In the late 16th century, Pope Gregory III spearheaded the last (maybe) adjustment to the system. The years 1600, 2000 and 2400 would stay leap years, but all other “century” years would go back to 365 days. Gregory also wiped 10 days out of the year to make up for the calendar’s gradual drift since Caesar’s day.
It took a long time for the Gregorian reforms to soak in around the world, especially in English-speaking countries where the pope wasn’t very popular. That’s why George Washington has two birthdays, Feb. 11 (when he celebrated it) and Feb. 22 (when we celebrate it, now that England and America begrudgingly adopted the Gregorian calendar).
In Britain, the Gregorian reforms stirred up street riots over “stolen days.” Those kinds of fights seem distant now.
We don’t even use the Sun and planets to tell time anymore. Nowadays, a year is measured as 290,091,200,400,000,000 oscillations of cesium. That kind of accuracy is too perfect for the wobbles and hiccups of the real Earth, buffeted by tiny gravitational nudges from Jupiter and the other planets. Every now and then, the International Earth Rotation Service adds or subtracts a “leap second” to the year to make super-accurate human-made clocks line up with eccentric nature. It may come as welcome news for people who want to do some more leaping after Feb. 29 that a leap second is due to be added June 30, 2012.
There’s something reassuring about the way we take all this in stride. I asked April Clobes, vice president and chief operating officer at the MSU Federal Credit Union, how Leap Year affects the financial world.
“I don’t think I have anything to add to your story, as the software is all programmed to handle the additional day,” she wrote back calmly. Michael Diebold, a spokesman for the Roman Catholic Diocese of Lansing, and Mandalyn Starski of MSU’s Pagan student society Green Spiral, both told me Leap Year is a non-event for their groups. Astrologer Lynn Crandall told me the same thing.

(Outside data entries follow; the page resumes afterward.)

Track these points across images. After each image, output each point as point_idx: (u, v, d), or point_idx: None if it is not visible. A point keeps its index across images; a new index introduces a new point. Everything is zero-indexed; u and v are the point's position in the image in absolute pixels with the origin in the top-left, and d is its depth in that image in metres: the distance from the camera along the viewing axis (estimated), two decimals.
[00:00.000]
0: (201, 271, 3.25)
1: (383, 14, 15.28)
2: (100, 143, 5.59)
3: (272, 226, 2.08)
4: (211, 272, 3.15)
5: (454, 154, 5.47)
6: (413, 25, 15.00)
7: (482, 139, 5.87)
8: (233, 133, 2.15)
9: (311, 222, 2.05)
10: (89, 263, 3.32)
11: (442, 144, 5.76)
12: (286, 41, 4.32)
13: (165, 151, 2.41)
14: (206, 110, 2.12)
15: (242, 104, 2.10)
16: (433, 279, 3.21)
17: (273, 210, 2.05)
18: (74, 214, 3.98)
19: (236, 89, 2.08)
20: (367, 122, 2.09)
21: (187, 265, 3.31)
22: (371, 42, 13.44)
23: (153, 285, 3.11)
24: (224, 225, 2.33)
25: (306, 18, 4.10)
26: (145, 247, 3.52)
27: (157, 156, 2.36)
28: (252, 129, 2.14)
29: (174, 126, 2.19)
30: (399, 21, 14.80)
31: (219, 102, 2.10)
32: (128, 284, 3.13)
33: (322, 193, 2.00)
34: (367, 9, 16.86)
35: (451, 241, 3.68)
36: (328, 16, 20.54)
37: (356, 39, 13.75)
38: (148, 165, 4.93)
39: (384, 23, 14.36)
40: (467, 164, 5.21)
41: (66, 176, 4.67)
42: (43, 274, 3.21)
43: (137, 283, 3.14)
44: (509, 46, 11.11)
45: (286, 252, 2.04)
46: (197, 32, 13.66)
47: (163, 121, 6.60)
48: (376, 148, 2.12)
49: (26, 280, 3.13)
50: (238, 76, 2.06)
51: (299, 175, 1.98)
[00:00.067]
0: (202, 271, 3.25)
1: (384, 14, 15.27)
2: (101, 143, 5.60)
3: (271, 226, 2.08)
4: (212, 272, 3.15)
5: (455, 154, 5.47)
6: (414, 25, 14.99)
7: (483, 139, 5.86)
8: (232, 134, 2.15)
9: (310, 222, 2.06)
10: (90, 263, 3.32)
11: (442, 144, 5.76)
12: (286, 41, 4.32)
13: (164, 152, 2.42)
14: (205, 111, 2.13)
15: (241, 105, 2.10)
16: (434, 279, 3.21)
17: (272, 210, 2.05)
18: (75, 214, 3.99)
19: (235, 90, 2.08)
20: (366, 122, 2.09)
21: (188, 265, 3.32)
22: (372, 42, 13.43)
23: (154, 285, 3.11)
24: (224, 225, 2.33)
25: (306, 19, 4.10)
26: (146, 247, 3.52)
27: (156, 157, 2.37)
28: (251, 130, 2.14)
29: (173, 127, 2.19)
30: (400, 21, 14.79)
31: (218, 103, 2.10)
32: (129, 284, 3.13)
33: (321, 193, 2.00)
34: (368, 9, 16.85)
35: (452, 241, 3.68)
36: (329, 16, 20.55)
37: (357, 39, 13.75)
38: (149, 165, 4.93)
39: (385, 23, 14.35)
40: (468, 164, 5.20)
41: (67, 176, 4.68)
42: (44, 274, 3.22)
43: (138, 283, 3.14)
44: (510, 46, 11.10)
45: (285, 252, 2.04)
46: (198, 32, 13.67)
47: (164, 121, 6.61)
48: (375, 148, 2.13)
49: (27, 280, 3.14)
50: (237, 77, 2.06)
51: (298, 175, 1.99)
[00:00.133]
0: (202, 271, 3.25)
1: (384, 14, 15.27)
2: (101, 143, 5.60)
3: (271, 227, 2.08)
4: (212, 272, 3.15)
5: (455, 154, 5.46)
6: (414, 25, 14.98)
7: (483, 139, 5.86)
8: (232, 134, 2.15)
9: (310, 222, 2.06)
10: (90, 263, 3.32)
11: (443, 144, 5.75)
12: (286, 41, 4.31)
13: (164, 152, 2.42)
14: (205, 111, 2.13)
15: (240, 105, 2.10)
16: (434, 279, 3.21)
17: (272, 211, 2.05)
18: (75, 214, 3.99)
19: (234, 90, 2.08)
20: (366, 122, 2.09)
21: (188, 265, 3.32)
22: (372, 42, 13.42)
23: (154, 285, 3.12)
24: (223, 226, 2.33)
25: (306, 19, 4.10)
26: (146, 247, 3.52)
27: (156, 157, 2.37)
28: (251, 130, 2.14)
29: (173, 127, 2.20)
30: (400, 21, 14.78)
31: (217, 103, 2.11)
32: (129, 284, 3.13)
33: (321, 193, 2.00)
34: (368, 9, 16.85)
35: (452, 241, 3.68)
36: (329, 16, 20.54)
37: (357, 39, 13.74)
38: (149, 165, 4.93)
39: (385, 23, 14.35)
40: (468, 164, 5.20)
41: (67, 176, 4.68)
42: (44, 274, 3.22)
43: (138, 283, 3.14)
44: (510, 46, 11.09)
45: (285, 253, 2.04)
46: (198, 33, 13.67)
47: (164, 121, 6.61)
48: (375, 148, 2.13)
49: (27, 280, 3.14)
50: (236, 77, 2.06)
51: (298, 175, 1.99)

Maybe it’s Leap Year’s sheer insignificance that makes it worth a salute. For centuries, the calendar has been a means of control. The Roman calendar, with its endless feast days, kept citizens mindful of the imperial order. The Christian inheritors of that calendar filled it with feasts and saints’ days that regulated ritual and behavior through the year. In the consumer culture of modern America, the same calendar has become a rigid round of binge buying, yoked to many of those same holidays.
Against that backdrop, Leap Year, the quiet fixer, is an oasis of cooperation and practicality. It may be the only sane day of the year.